Autism Spectrum Disorder (ASD) is a neurodevelopmental disorder characterized by significant deficits in social interaction, manifested as decreased social awareness and communication, impaired emotional engagement, and stereotyped behavioral patterns.

Children with ASD often exhibit impairment in their ability to consider the thoughts of others (known as “theory of mind”), which can lead to disturbances in self-aware emotions following transgressions. If a child does not realize that they have violated a norm or hurt someone’s feelings, they may not feel guilt or embarrassment. Instead, they may feel shame and exhibit withdrawal behavior.

Studies examining the association between autistic traits and self-aware emotions have primarily been conducted in older children and adolescents. There is evidence that children with ASD show fewer signs of guilt and more signs of shame. However, it is unclear when these disorders develop or what underlying mechanisms are involved.

In their new study, Shanna van Trigt and colleagues wanted to explore the link between autistic traits and self-aware emotions after misbehavior in children between the ages of 2 and 5. They hypothesized that higher levels of autistic traits would correlate with reductions in guilt and embarrassment and increased shame-based avoidance. In addition, they wanted to investigate whether the deficits of the theory of mind could be partly responsible for these connections.

The study involved 98 children between the ages of 2 and 5, who completed tasks designed to evoke confident emotions. The research team gathered information about participants’ autistic characteristics using a parent’s report, measured whether the children could consider the thoughts of others, and measured self-aware emotions using a scenario in which the participant was asked to believe they had broken another child’s favorite toy.

The researchers found that children with more autistic traits exhibited more verbal shameful avoidance, meaning they tended to verbally withdraw or avoid social situations after a transgression. There was also some evidence of non-verbal shameful avoidance, but this was not statistically significant. However, the study did not support the assumption that children with more autistic traits feel less guilt and shame when they have done something wrong.

The researchers also found that children with more autistic traits had reduced theoretical skills. However, the disturbances in self-aware emotions were not directly related to these lower ToM abilities.

Overall, the results suggest that children with more autistic traits may have difficulty with some self-aware emotions, particularly shame-like avoidance, but not necessarily guilt and embarrassment. These self-aware emotion disorders may be related to autistic traits, but they cannot be explained exclusively by deficits in theory of mind.

The findings have important implications for social interactions in children with and without autistic traits. Difficulties with theory of mind and persuasion skills can affect the ability to understand the perspectives and intentions of others, potentially leading to challenges in social relationships. Furthermore, the positive association between autistic traits and verbal shame-like avoidance suggests that these children may have difficulty in verbal social interactions, which could further impair their social functioning.

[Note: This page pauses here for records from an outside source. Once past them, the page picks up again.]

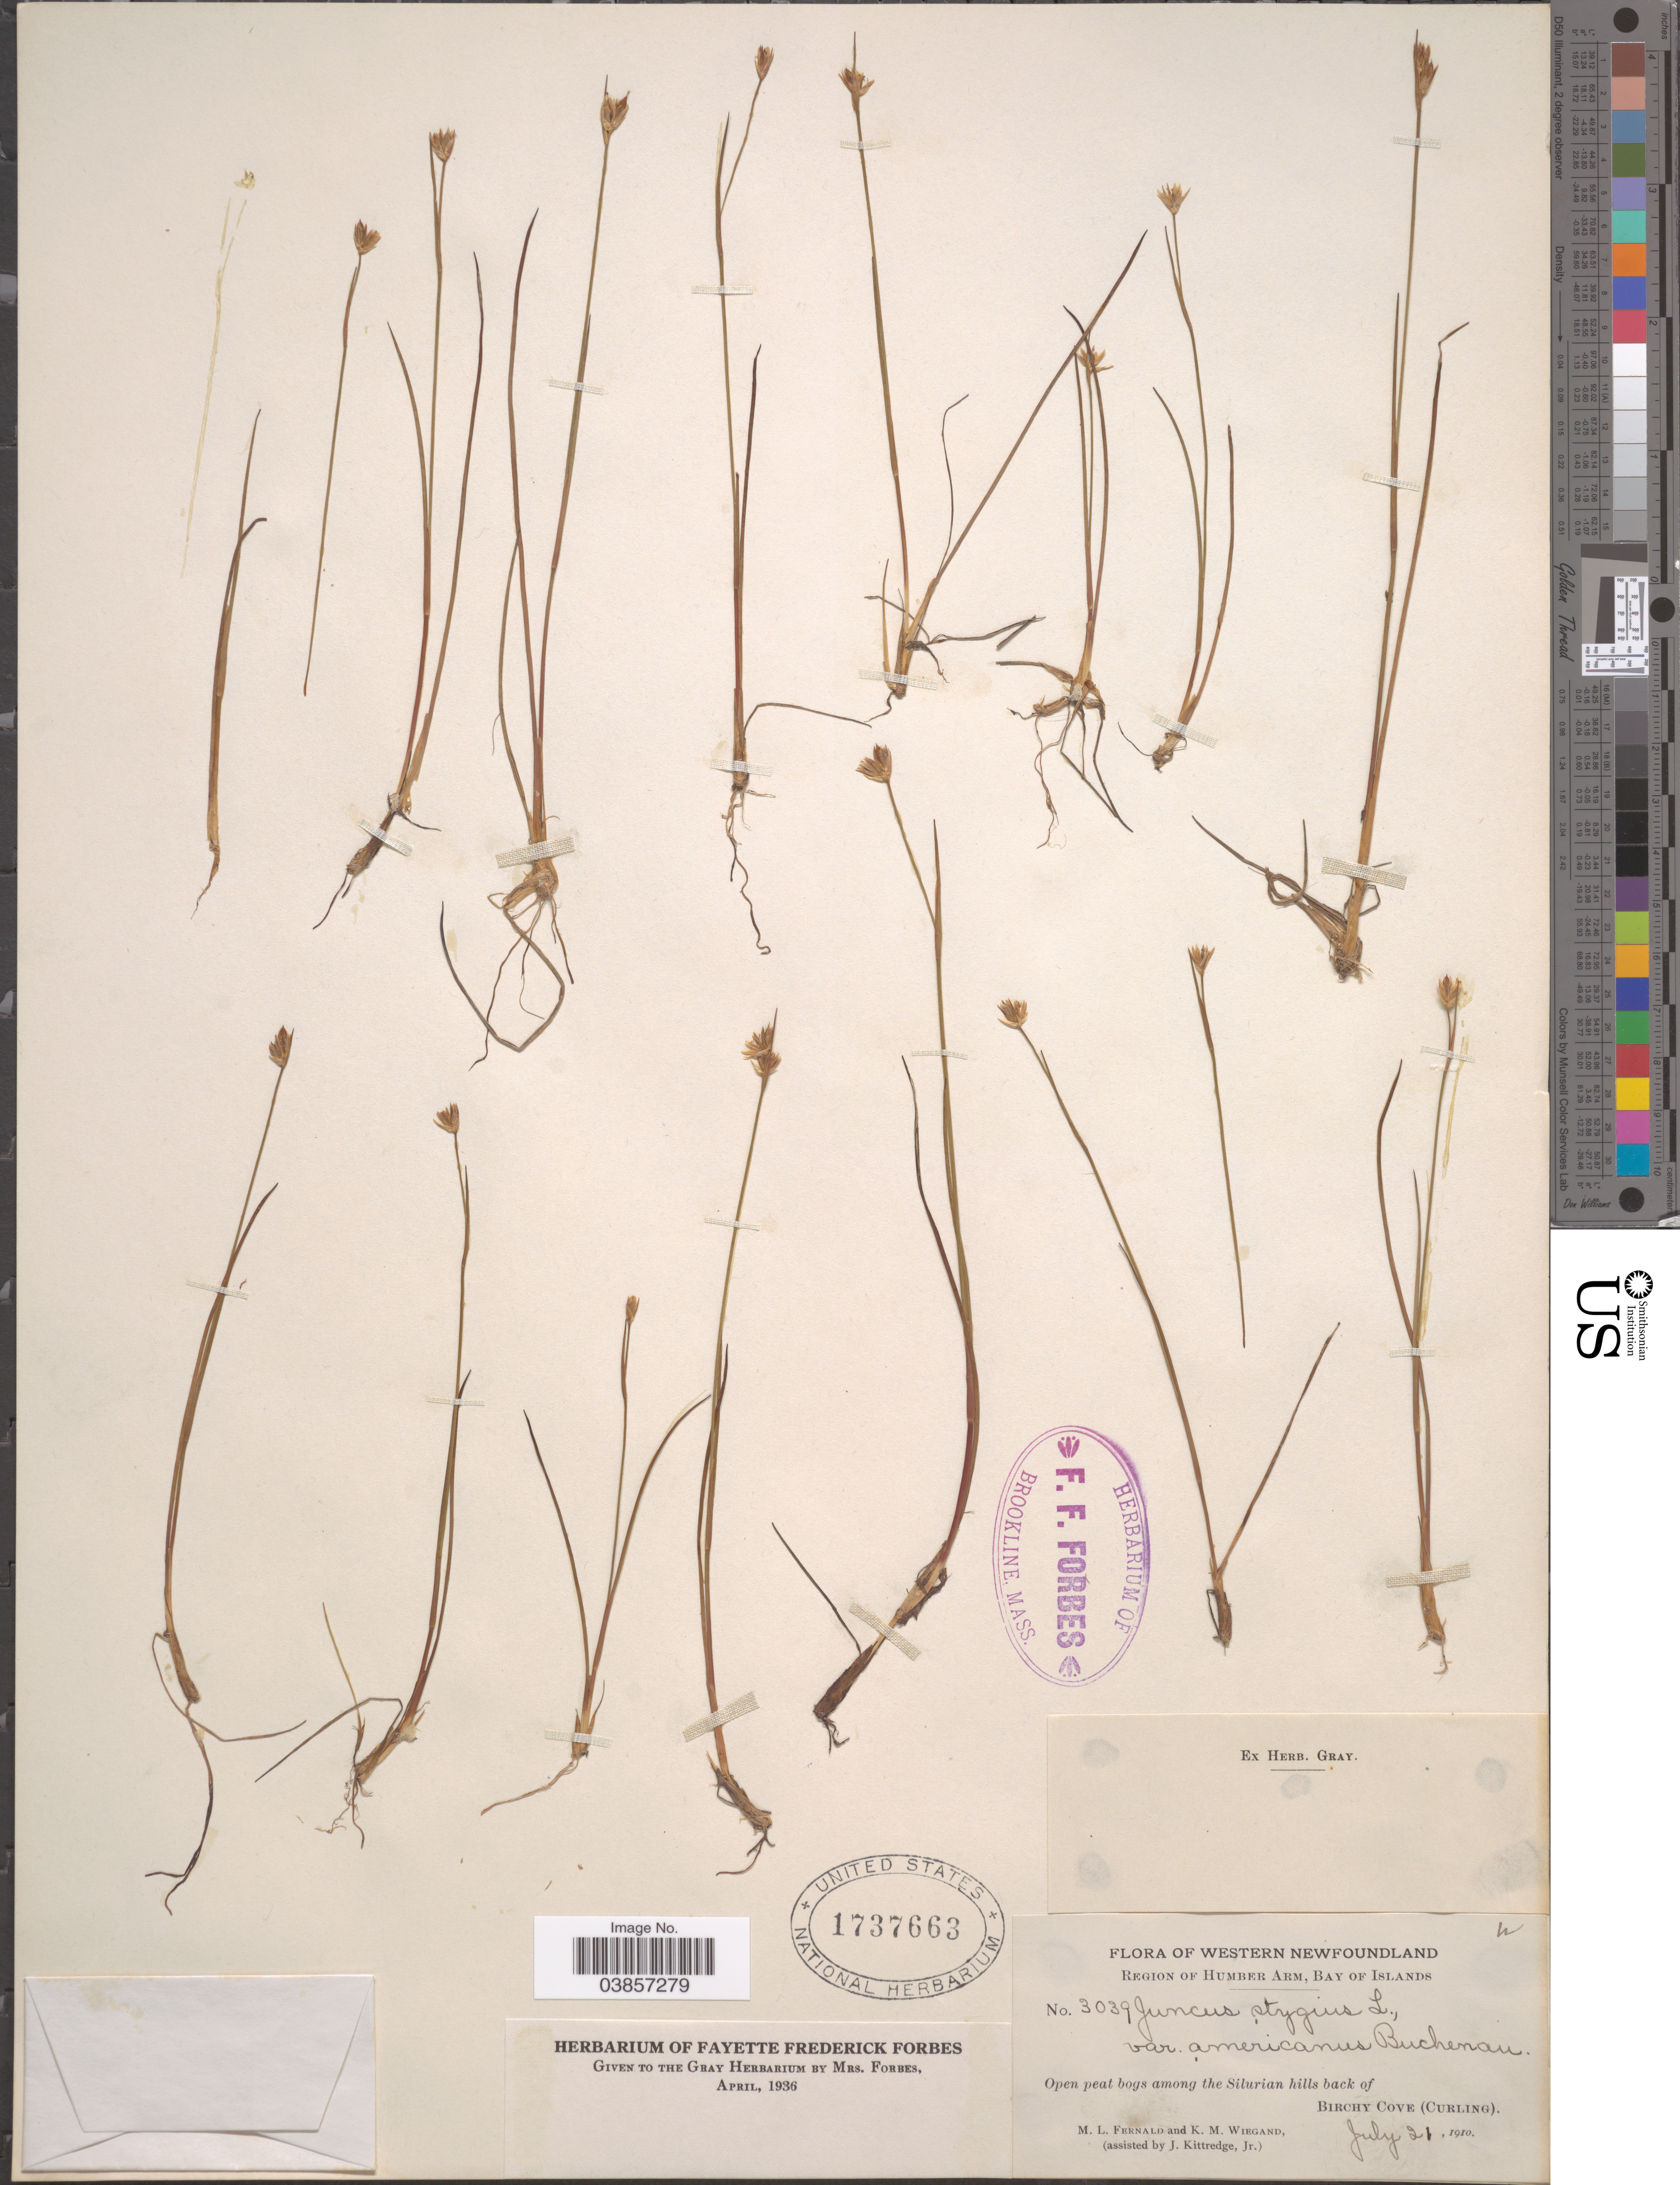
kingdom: Plantae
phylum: Tracheophyta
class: Liliopsida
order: Poales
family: Juncaceae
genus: Juncus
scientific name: Juncus stygius subsp. americanus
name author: (Buchenau) Hultén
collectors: M. L. Fernald, K. M. Wiegand & J. Kittredge Jr.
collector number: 3039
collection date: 1910-07-21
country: Canada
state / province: Newfoundland and Labrador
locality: Western Newfoundland. Region of Humber Arm, Bay of Islands. Among the Silurian hills back of Birchy Cove (Curling).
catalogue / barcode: US 1737663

The study has some limitations that should be taken into account. The sample size was relatively small, which may limit the generalizability of the results, and the study relied on self-report questionnaires and behavioral observations, which may be biased.

Despite these limitations, the study provides important insights into the connection between self-aware emotions, social rules, and autistic traits. The results suggest that interventions to promote self-aware emotions may be beneficial for children with autism because they can help these children learn social rules and behave prosocially.

The study, Autistic Traits and Confident Emotions in Early Childhood, was authored by Shanna van Trigt, Cristina Colonnesi, Eddie Brummelman, Terrence D. Jorgensen, and Milica Nikolić.